Business Problem
A client was having performance issues with a web application because of the back end SQL Server database. This project involved identifying the performance bottleneck, scripting a reproducible test case to run in a test environment, and elevating the solution to production.
Solutions Used
- SQL Server Profiler
- Python
- SQL Refactoring
- Dbt
Project Details
The performance issues were systemic application lag that would result in the checkout process for the retailer’s point of sales systems hanging and causing unpleasant user experiences. To identify the issue, SQL Server Profiler was used to monitor the database traffic to the production database. You can think of SQL Server Profiler as a radar to your SQL server which shows all database traffic and exactly how long and against what resources transactions are run on your database.
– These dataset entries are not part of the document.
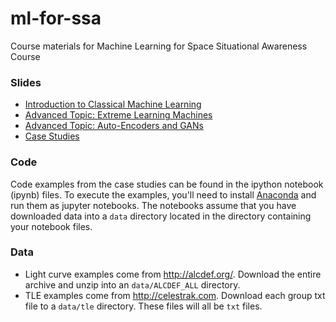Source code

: # ml-for-ssa
Course materials for Machine Learning for Space Situational Awareness Course

### Slides

* [Introduction to Classical Machine Learning](https://drive.google.com/open?id=1lMMBvdT_0jVxyBAs-Qeq9jnhsvtGVDKo)
* [Advanced Topic: Extreme Learning Machines](https://drive.google.com/open?id=1pGxRgQ0Y6x3lMFplMrRsQBEFfAbkGZn5)
* [Advanced Topic: Auto-Encoders and GANs]()
* [Case Studies](https://github.com/PJ7668/ml-for-ssa/blob/master/ML4SSA.pdf)

### Code

Code examples from the case studies can be found in the ipython notebook (ipynb) files. To execute the examples, you'll need to install [Anaconda](https://www.anaconda.com/download/) and run them as jupyter notebooks. The notebooks assume that you have downloaded data into a `data` directory located in the directory containing your notebook files.

### Data

* Light curve examples come from http://alcdef.org/. Download the entire archive and unzip into an `data/ALCDEF_ALL` directory.
* TLE examples come from http://celestrak.com. Download each group txt file to a `data/tle` directory. These files will all be `txt` files.
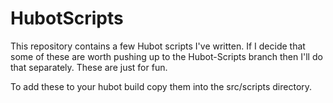 HubotScripts
============

This repository contains a few Hubot scripts I've written. If I decide that
some of these are worth pushing up to the Hubot-Scripts branch then I'll do
that separately. These are just for fun.

To add these to your hubot build copy them into the src/scripts directory.

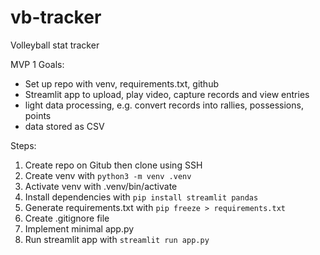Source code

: # vb-tracker
Volleyball stat tracker

MVP 1 Goals:
- Set up repo with venv, requirements.txt, github
- Streamlit app to upload, play video, capture records and view entries
- light data processing, e.g. convert records into rallies, possessions, points
- data stored as CSV

Steps:
1. Create repo on Gitub then clone using SSH
2. Create venv with `python3 -m venv .venv`
3. Activate venv with .venv/bin/activate
4. Install dependencies with `pip install streamlit pandas`
5. Generate requirements.txt with `pip freeze > requirements.txt`
6. Create .gitignore file
7. Implement minimal app.py
8. Run streamlit app with `streamlit run app.py`
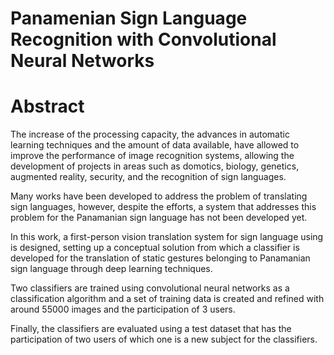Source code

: # Panamenian Sign Language Recognition with Convolutional Neural Networks

# Abstract

The increase of the processing capacity, the advances in automatic learning techniques and the amount of data available, have allowed to improve the performance of image recognition systems, allowing the development of projects in areas such as domotics, biology, genetics, augmented reality, security, and the recognition of sign languages.

Many works have been developed to address the problem of translating sign languages, however, despite the efforts, a system that addresses this problem for the Panamanian sign language has not been developed yet.

In this work, a first-person vision translation system for sign language using is designed, setting up a conceptual solution from which a classifier is developed for the translation of static gestures belonging to Panamanian sign language through deep learning techniques.

Two classifiers are trained using convolutional neural networks as a classification algorithm and a set of training data is created and refined with around 55000 images and the participation of 3 users.

Finally, the classifiers are evaluated using a test dataset that has the participation of two users of which one is a new subject for the classifiers.
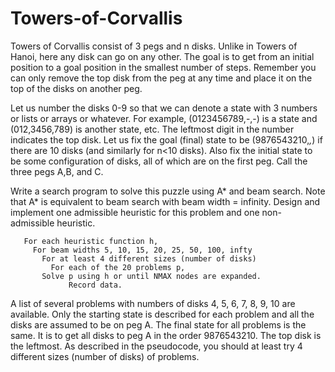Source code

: # Towers-of-Corvallis
Towers of Corvallis consist of 3 pegs and n disks. Unlike in Towers of Hanoi, here any disk can go on any other. The goal is to get from an initial position to a goal position in the smallest number of steps. Remember you can only remove the top disk from the peg at any time and place it on the top of the disks on another peg.

Let us number the disks 0-9 so that we can denote a state with 3 numbers or lists or arrays or whatever. For example, (0123456789,-,-) is a state and (012,3456,789) is another state, etc. The leftmost digit in the number indicates the top disk. Let us fix the goal (final) state to be (9876543210,_,_) if there are 10 disks (and similarly for n<10 disks). Also fix the initial state to be some configuration of disks, all of which are on the first peg. Call the three pegs A,B, and C.

Write a search program to solve this puzzle using A* and beam search. Note that A* is equivalent to beam search with beam width = infinity. Design and implement one admissible heuristic for this problem and one non-admissible heuristic.
 
       For each heuristic function h, 
         For beam widths 5, 10, 15, 20, 25, 50, 100, infty
           For at least 4 different sizes (number of disks)
             For each of the 20 problems p, 
		   Solve p using h or until NMAX nodes are expanded. 
                 Record data.
                       
A list of several problems with numbers of disks 4, 5, 6, 7, 8, 9, 10 are available. Only the starting state is described for each problem and all the disks are assumed to be on peg A. The final state for all problems is the same. It is to get all disks to peg A in the order 9876543210. The top disk is the leftmost. As described in the pseudocode, you should at least try 4 different sizes (number of disks) of problems.
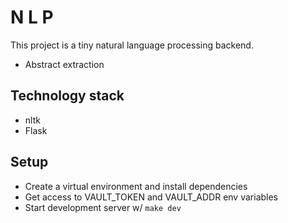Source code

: # N L P

This project is a tiny natural language processing backend.

* Abstract extraction

## Technology stack

* nltk
* Flask

## Setup

* Create a virtual environment and install dependencies
* Get access to VAULT_TOKEN and VAULT_ADDR env variables
* Start development server w/ `make dev`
Once there was enough sample data collected with the profiler tool the logs were reviewed. We were able to identify multiple issues which could be causality for the application slowness. Next we generated python scripts which would replicate the database traffic patterns observed in the tracer profiles. This would allow us to test possible solutions in a different environment with the same conditions in production.
Now that we could reproduce the database load with the Python scripts, we dug into various solutions which could help alleviate the slow SQL response to the application. For this particular issue two things stood out, one was the over indexing of multiple tables which negatively impacted the writes to the database. And the fact that some of the tables used in the production database were being accessed via a linked server.
For the SQL refactor phase of the project, we analyzed index usage on the tables with the slowest response times. We then removed the indexes with the lowest utilization, which were causing the lag in writes. We also advised that the tables which were being access via linked server be brought into the production SQL server instance so that the additional latency could be resolved.
Lastly for the deployment piece of the project, we utilized a framework called Database Build Tools (DBT). DBT offers connectors for the most popular RDMS’s and at its core helps with deploying your database changes to multiple environments and source controlling those changes. With multiple DBT profiles, we can deploy to the test and production environments the same changes within minutes. We simply pointed DBT to the production profile and deployed the same changes we had successfully tested in the test environment to production.
Impact and Results
The impact from the changes we made resulted in a 50% decrease in checkout time for the retailer’s POS system. Previous database behaviors which could take from 30-45 seconds per transaction were lowered to 3-4 seconds (90%). The client is also now primed to use DBT as their deployment mechanism and has been trained on the advantages of the tool to better manage their data architecture and application needs in the future.